Fing
08/07/2011

Les dérives des villes intelligentes

A Lift France 2011, L’écrivain et designer Américain Adam Greenfield (Wikipédia) s’est penché sur la question des responsabilités civiles dans la cité en réseau.

Lorsqu’on utilise ces termes de “villes en réseau” on imagine en général quelque chose d’assez futuriste. Dans les brochures IBM ou Cisco, on en parle comme d’une idée qui n’est pas encore complètement réalisée. Pourtant, la ville en réseau est déjà là (d’ailleurs, explique Greenfield, son usage de l’expression est largement influencé par un sociologue marxiste français, Henri Lefebvre - Wikipédia -, mort avant l’avènement de l’internet) : elle est un lieu sujet à des changements rapides et importants, où les négociations sont constantes. C’est la ville dans laquelle la population est impliquée, notamment via ces ordinateurs très sophistiqués que nous avons de plus en plus dans nos poches…

Dans la ville d’aujourd’hui, nous sommes entourés d’objets et d’espaces qui ont leurs propres identités informationnelles. Les espaces urbains se caractérisent de plus en plus souvent par des objets capables d’agir, comme le Tower Bridge de Londres, capable d’avertir les gens quand il se soulève par exemple… Mais du coup, nous sommes en train de voir apparaître de nouveaux modes de surveillance, non plus seulement par des caméras et microphones, mais aussi de manière plus subtile. Aujourd’hui des dizaines de millions de personnes sont confrontées à ces technologies et nous devons apprendre à évaluer les risques.

Pour permettre de mieux comprendre les problèmes qui peuvent apparaître, Adam Greenfield a dressé une taxonomie des effets, du plus inoffensif au plus dangereux.

Le premier exemple est un capteur créé en Finlande. Ce pays est plongé dans la nuit pendant une majeure partie de l’année, et les voitures présentent donc un grand danger pour les piétons, surtout les enfants ou les personnes âgées. Ce capteur placé sur la chaussée détecte les piétons et avertit le véhicule. C’est un système qui sauve des vies et rencontre l’assentiment de la population. Pourtant, il capte des données publiques à l’insu des citadins, même si celles-ci ne sont pas archivées.

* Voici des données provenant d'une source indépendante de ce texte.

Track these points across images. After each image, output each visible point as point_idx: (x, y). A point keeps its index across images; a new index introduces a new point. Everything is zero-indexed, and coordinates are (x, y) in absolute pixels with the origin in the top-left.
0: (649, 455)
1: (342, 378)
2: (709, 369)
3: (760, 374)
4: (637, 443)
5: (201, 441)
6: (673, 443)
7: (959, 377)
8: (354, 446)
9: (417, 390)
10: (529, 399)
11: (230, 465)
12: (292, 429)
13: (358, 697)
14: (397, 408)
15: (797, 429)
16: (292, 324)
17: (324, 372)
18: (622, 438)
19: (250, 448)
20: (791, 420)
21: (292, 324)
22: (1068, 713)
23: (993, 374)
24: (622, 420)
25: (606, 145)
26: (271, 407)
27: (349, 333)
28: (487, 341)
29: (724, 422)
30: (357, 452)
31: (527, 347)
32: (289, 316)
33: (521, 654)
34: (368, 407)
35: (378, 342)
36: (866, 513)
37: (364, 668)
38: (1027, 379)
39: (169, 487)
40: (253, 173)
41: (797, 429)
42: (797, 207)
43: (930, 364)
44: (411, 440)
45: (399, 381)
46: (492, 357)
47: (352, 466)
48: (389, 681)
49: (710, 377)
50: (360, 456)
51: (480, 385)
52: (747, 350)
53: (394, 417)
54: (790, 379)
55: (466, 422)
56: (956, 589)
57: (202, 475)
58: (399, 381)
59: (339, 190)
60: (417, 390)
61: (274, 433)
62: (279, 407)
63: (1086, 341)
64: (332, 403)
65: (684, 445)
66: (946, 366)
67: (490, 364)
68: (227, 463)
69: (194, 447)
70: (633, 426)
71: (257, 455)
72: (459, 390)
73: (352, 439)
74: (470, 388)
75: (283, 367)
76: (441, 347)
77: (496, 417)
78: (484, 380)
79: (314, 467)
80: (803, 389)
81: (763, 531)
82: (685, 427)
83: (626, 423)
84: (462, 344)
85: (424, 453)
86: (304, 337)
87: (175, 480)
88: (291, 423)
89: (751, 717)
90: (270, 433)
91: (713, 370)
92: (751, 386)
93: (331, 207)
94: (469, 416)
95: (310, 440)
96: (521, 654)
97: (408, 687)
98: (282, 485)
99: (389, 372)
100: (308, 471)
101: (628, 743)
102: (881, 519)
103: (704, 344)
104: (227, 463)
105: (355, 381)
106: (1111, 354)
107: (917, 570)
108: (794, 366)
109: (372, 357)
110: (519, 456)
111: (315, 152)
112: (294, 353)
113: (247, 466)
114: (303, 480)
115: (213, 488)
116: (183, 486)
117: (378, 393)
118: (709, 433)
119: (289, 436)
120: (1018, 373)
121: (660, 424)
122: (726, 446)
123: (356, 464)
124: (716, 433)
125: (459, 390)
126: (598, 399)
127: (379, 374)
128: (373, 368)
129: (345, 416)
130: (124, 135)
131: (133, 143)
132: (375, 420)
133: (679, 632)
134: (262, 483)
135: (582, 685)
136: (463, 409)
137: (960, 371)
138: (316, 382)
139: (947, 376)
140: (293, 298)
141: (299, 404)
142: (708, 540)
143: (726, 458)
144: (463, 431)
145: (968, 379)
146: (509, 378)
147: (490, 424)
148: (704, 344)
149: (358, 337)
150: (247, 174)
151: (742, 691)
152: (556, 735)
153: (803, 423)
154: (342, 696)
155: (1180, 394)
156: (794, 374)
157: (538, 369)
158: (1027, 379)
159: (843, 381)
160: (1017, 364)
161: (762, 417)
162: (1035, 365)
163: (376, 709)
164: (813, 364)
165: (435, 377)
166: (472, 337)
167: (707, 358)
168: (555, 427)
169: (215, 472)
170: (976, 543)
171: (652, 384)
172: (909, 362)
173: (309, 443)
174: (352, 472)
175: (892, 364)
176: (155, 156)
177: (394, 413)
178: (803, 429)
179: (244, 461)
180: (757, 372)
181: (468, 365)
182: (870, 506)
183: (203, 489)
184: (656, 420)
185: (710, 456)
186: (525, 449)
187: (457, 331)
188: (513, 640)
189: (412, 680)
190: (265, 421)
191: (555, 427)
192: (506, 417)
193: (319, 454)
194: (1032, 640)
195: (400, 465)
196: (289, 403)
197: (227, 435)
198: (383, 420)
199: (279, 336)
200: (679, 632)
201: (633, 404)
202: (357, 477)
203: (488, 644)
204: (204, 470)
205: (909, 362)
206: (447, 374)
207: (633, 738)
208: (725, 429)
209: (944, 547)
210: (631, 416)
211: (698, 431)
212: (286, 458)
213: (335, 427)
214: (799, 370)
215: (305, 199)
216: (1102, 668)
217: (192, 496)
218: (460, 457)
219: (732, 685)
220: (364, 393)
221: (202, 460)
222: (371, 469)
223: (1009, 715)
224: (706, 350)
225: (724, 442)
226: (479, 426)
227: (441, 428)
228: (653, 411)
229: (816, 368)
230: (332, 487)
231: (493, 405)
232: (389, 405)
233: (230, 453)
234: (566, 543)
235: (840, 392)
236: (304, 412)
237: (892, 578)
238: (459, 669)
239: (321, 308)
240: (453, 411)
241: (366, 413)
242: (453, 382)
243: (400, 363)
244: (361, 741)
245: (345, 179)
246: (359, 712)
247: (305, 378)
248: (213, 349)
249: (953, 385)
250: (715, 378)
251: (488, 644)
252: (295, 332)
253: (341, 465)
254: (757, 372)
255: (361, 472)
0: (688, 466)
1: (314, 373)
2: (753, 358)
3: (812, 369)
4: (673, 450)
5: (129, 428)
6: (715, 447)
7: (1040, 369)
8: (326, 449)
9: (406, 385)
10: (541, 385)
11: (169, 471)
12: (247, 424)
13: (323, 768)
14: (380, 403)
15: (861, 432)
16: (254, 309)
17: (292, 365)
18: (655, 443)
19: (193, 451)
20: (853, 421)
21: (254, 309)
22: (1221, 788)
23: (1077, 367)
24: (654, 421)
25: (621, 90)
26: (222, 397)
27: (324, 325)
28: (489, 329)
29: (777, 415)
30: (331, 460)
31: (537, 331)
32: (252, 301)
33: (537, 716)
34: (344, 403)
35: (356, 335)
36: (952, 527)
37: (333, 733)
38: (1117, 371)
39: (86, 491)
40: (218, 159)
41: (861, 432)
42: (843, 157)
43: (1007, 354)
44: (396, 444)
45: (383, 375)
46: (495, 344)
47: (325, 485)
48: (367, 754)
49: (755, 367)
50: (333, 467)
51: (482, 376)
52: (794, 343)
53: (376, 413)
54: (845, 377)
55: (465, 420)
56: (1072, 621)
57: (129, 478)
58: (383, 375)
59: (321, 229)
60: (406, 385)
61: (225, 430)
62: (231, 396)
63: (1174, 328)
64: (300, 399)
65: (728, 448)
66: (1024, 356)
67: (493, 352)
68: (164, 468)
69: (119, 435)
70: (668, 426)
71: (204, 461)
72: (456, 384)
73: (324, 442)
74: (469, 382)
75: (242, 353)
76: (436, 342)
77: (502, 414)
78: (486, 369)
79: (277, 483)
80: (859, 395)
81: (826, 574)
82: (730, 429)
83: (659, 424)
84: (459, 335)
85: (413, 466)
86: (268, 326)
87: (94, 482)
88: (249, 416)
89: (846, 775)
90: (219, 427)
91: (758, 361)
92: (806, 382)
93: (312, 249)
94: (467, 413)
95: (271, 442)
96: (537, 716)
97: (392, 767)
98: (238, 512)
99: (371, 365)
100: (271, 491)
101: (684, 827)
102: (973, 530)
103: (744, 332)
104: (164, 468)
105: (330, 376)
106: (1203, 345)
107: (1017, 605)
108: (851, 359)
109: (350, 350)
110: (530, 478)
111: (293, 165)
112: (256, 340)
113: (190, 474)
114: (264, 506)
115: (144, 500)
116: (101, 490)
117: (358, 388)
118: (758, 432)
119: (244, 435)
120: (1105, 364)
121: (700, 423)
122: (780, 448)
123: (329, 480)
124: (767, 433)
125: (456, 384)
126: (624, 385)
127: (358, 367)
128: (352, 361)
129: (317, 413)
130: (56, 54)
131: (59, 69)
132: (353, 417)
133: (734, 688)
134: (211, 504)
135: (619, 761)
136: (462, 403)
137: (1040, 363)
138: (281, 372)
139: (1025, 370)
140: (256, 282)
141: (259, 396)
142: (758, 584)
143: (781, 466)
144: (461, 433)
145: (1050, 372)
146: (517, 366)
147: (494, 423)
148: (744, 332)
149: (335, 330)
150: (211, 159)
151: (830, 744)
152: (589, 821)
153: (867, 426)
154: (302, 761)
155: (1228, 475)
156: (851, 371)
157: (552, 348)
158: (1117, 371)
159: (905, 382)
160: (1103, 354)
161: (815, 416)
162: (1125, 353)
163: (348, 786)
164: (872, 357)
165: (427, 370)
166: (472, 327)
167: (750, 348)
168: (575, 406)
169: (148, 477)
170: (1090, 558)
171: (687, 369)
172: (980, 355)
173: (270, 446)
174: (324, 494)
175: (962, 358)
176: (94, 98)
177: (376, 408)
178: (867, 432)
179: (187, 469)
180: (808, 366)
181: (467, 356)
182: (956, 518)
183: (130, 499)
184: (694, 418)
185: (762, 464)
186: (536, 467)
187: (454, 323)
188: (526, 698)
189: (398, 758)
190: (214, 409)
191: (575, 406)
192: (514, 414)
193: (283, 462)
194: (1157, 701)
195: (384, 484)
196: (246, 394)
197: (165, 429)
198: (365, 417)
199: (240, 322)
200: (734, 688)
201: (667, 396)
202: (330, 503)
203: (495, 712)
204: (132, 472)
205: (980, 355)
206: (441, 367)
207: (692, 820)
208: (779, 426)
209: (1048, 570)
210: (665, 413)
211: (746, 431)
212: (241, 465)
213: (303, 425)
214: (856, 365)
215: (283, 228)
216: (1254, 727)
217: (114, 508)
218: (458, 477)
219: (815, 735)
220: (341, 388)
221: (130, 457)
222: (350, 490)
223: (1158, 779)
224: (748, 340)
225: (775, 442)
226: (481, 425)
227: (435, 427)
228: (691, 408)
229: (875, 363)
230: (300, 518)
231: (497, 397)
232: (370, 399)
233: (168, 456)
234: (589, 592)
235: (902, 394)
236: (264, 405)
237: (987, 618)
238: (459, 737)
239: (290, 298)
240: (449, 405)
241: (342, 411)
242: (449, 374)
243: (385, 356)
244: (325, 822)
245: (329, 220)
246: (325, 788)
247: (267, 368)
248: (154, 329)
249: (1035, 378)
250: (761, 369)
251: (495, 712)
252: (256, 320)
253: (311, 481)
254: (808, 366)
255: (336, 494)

Plus gênant est ce panneau publicitaire coréen. Il représente des photographes, et un tapis rouge est placé devant l’affiche. Lorsqu’un passant marche sur le tapis rouge, les “photographes” prennent une photo et illuminent le badaud d’un flash. L’idée est de donner aux gens l’impression d’être des stars. Mais les personnes ne sont pas enchantées par le flash : elles sont plutôt surprises. Le dispositif n’est pas dangereux ni inquiétant, mais il est caractérisé par un certain manque de respect, un côté nuisible. On monte donc d’un degré dans la taxonomie des effets pernicieux.

Beaucoup plus problématique est cette machine japonaise, qui va tenter d’analyser votre âge et votre sexe et vous propose des boissons censées correspondre à vos goûts. Une telle application a tendance à effectuer des discriminations, à placer des gens dans des cases, dans des catégories. Cela va dans le sens inverse de ce qu’on attend d’une ville, qui est d’augmenter la diversité.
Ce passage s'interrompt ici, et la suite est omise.